- **Your objective**
Copy out, from the entries below, each line that holds the string "ProjectId".

- **Data supplied**
──────────────────────────────

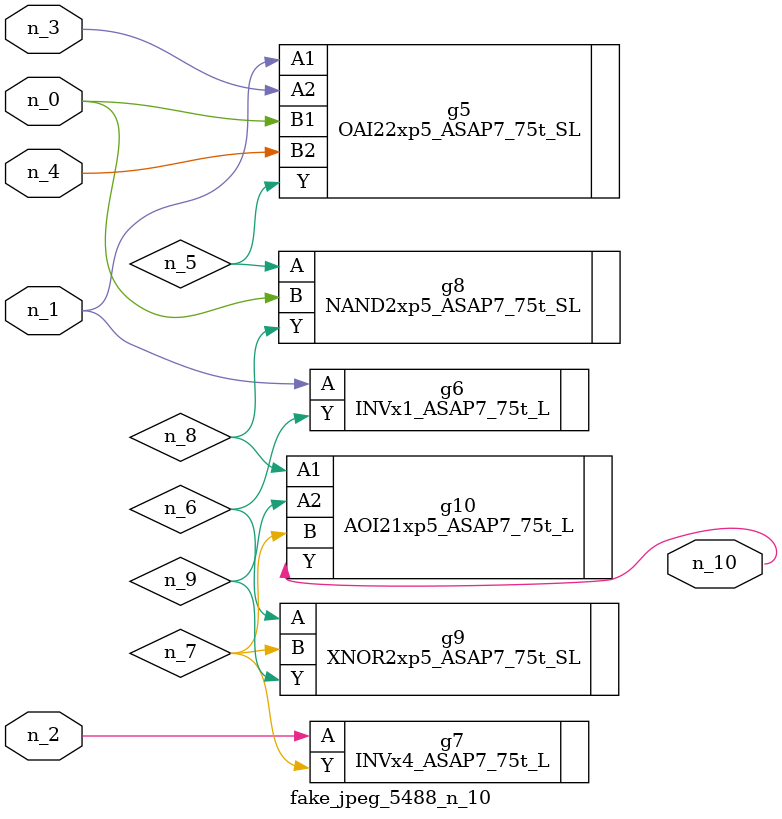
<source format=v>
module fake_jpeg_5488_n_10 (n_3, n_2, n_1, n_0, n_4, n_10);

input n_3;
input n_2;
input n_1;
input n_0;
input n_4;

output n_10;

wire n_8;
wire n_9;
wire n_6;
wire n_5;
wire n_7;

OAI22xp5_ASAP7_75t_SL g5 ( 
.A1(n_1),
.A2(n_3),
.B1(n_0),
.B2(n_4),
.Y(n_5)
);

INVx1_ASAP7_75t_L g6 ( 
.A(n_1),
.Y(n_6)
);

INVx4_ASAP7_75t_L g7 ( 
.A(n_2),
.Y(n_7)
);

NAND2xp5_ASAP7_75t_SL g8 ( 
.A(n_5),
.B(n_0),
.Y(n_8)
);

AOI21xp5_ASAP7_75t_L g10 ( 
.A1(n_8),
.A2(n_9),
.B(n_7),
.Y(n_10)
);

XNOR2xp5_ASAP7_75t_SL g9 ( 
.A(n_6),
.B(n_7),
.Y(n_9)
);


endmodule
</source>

──────────────────────────────

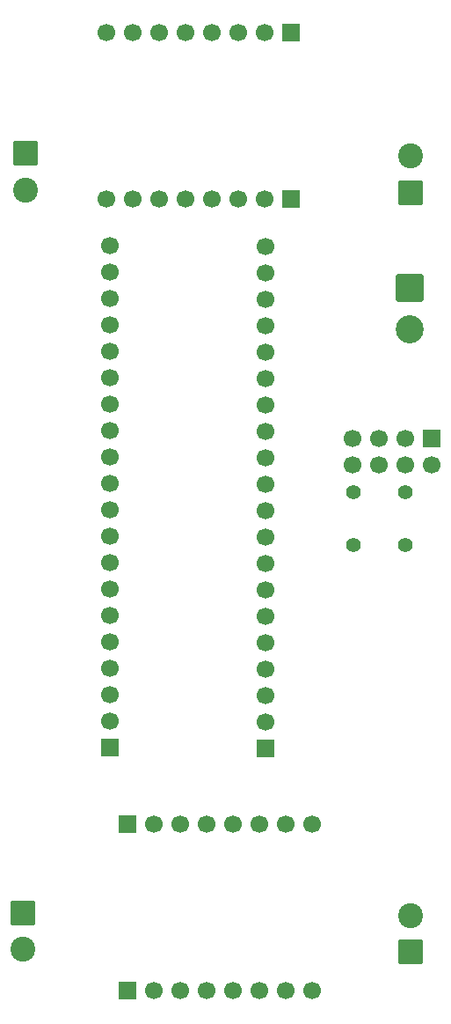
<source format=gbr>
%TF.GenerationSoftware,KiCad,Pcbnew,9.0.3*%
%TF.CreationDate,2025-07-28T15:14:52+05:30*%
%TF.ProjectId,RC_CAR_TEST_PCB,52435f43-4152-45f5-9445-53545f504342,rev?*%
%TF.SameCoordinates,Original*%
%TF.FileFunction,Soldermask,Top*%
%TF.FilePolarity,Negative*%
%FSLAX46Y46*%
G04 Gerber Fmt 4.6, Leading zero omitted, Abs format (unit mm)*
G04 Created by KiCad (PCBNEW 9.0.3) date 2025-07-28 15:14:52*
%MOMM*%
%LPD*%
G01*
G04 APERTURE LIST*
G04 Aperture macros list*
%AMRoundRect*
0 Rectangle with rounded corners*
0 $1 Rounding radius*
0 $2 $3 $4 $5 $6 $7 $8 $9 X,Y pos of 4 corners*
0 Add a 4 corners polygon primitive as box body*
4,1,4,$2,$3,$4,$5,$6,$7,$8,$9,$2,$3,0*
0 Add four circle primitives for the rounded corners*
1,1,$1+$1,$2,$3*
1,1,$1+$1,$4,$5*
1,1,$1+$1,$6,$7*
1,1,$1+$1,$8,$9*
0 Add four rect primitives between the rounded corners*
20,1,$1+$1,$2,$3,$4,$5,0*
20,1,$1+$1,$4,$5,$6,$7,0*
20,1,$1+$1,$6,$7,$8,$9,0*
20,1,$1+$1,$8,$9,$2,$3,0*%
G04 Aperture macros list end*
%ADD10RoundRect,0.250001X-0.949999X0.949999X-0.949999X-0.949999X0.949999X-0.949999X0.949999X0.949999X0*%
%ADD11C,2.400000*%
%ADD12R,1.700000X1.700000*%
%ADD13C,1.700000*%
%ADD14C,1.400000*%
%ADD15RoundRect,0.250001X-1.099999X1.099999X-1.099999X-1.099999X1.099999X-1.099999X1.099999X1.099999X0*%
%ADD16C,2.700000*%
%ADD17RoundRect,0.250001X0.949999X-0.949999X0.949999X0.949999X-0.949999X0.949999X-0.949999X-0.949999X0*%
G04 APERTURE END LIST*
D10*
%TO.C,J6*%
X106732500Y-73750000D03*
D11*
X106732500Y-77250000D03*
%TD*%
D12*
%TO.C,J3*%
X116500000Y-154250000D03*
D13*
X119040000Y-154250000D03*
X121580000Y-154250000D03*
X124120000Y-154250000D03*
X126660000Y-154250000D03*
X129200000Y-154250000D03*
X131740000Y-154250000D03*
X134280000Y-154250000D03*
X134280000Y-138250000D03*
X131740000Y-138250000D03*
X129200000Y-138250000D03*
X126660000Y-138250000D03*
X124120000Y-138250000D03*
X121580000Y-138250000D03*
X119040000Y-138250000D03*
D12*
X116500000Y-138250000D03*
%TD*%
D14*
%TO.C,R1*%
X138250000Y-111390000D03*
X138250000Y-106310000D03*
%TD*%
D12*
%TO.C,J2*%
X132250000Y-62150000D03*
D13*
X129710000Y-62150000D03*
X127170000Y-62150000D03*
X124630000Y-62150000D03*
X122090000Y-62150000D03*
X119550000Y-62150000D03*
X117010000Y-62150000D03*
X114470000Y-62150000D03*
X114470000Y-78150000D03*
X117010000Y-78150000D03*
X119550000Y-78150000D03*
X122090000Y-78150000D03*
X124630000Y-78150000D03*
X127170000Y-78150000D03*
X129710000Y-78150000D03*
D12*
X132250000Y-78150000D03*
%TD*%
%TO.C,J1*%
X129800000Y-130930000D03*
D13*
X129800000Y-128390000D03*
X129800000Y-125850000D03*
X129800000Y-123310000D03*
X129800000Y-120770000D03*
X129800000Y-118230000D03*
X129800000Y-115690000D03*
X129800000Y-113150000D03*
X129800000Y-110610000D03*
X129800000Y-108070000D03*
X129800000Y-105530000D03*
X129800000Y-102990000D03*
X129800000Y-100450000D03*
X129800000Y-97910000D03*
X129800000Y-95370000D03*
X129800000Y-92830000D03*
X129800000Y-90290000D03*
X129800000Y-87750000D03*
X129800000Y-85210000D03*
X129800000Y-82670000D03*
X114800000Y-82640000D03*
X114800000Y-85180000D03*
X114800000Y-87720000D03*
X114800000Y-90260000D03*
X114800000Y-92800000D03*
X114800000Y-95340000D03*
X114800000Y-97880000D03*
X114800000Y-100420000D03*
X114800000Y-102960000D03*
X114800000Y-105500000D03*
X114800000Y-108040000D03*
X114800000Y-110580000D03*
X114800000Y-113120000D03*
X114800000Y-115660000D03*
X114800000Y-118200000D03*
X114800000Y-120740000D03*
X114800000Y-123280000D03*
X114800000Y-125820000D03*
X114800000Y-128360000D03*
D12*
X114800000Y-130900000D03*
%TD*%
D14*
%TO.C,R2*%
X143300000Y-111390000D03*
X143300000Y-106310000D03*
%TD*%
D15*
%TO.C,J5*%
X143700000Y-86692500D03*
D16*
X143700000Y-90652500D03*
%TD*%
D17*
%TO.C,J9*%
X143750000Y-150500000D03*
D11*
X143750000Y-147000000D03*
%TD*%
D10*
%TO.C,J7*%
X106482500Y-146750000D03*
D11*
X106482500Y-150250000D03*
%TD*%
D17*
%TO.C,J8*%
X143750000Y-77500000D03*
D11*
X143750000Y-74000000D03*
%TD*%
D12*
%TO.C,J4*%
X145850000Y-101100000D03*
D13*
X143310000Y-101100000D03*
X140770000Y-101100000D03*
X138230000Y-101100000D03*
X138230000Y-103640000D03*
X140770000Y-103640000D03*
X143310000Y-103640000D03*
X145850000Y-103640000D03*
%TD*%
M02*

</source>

──────────────────────────────

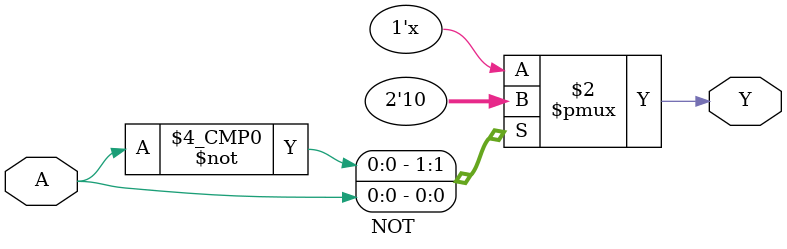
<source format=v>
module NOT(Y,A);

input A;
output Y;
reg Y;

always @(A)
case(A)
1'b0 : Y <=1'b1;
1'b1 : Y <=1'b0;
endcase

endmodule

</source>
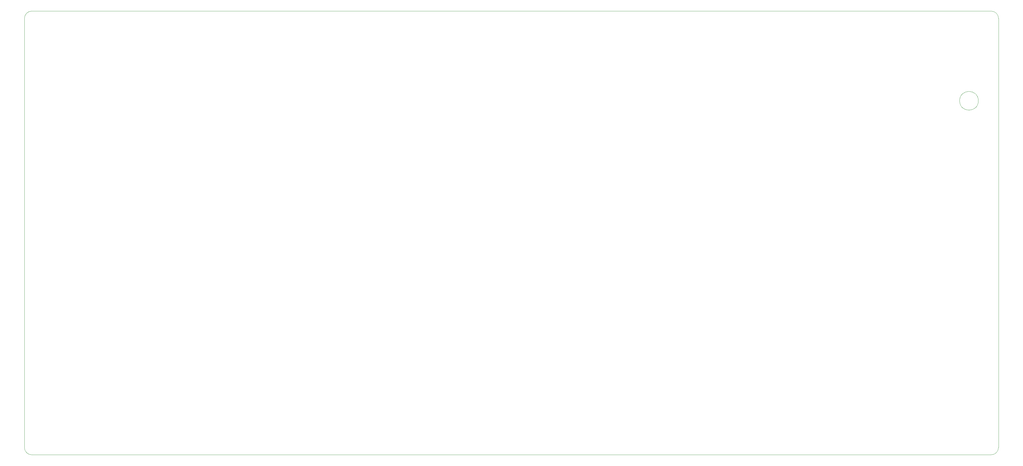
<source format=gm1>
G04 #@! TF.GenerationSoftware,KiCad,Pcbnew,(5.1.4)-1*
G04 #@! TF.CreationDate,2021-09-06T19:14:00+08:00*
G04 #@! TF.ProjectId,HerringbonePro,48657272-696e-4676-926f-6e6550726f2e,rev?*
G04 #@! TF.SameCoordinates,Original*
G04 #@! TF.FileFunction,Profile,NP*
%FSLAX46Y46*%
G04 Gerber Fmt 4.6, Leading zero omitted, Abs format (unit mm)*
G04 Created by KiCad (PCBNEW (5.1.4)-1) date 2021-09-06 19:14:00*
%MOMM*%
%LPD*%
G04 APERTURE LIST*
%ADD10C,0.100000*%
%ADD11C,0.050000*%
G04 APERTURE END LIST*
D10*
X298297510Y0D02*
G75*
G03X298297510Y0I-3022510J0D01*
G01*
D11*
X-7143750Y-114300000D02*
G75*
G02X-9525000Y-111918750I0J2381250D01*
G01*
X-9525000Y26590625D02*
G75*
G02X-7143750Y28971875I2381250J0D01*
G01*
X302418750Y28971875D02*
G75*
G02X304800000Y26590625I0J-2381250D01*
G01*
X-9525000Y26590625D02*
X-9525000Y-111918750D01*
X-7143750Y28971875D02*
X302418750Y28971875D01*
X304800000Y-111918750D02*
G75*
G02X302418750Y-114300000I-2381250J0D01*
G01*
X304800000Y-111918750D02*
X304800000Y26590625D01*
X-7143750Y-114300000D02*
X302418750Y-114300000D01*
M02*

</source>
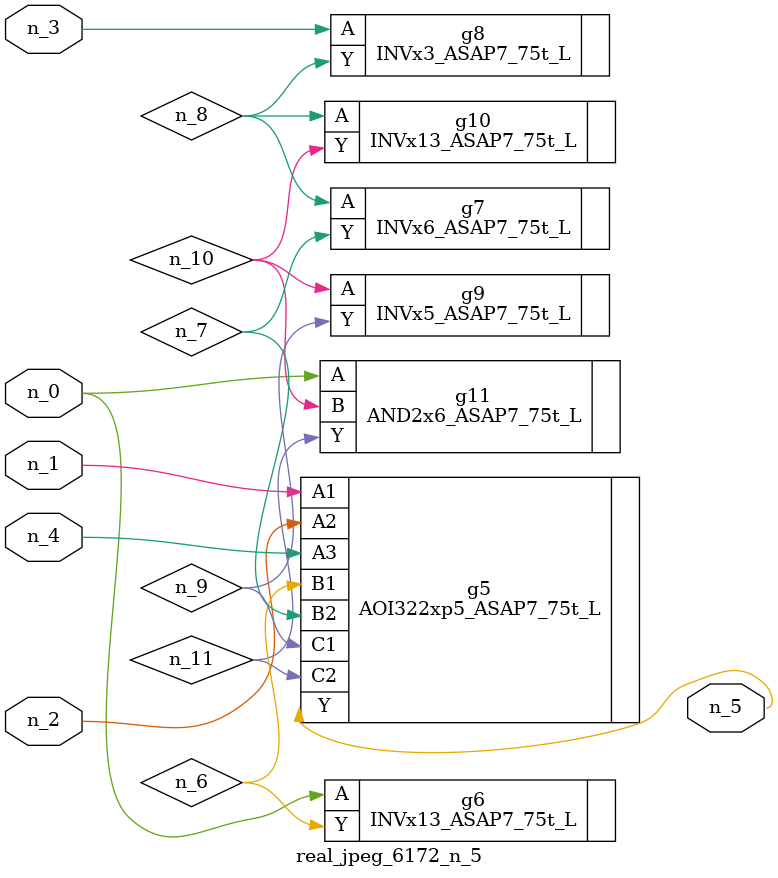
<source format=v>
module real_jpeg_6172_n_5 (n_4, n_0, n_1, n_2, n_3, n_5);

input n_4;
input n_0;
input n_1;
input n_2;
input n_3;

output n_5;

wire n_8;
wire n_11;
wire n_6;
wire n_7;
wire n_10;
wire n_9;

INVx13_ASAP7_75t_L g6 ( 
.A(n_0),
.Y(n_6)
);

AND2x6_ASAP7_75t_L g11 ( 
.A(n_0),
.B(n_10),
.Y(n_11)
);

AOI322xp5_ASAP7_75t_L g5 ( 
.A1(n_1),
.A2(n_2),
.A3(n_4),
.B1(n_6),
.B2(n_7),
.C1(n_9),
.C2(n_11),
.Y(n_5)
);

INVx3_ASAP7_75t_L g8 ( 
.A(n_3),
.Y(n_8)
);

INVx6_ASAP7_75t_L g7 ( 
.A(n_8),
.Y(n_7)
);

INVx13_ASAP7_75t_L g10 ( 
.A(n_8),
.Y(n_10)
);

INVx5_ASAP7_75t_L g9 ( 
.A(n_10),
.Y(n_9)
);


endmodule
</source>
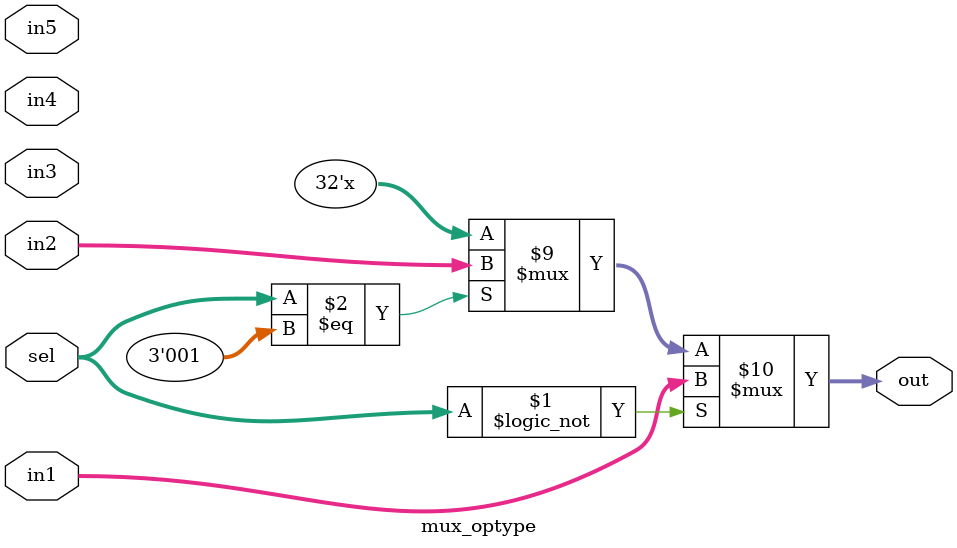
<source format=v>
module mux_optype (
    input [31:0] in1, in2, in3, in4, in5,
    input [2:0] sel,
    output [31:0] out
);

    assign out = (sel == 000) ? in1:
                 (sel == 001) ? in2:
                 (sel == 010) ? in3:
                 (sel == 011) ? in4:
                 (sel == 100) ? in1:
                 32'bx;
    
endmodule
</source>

──────────────────────────────

- **Task solution**
%TF.ProjectId,RC_CAR_TEST_PCB,52435f43-4152-45f5-9445-53545f504342,rev?*%
G04 #@! TF.ProjectId,HerringbonePro,48657272-696e-4676-926f-6e6550726f2e,rev?*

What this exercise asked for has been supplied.